● AIM OF THE TASK
Could you filter the data below down to the lines that hold the word "Roundup"?

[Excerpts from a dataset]
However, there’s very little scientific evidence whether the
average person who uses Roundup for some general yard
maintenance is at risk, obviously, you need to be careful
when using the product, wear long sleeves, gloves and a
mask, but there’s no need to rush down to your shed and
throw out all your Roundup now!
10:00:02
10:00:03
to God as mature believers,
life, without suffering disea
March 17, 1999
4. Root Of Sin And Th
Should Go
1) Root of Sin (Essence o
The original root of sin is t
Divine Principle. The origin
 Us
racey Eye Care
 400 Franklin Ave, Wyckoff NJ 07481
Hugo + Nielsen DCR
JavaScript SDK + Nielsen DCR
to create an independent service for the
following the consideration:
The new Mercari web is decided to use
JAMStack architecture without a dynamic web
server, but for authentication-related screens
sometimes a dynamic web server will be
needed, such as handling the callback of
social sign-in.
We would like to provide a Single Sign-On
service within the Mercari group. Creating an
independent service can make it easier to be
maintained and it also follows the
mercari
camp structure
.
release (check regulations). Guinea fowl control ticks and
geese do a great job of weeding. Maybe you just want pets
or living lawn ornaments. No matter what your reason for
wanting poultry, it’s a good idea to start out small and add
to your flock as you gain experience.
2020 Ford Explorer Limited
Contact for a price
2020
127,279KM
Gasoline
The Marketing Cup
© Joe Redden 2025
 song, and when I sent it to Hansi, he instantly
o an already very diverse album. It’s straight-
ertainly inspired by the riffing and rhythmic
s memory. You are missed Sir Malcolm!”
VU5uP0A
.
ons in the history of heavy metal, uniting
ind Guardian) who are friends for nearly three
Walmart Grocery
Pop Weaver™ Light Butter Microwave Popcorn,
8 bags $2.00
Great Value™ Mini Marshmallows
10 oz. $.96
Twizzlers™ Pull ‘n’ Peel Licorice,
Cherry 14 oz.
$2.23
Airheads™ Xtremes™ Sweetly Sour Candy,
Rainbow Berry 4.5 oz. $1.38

● SOLVED PROBLEM
average person who uses Roundup for some general yard
throw out all your Roundup now!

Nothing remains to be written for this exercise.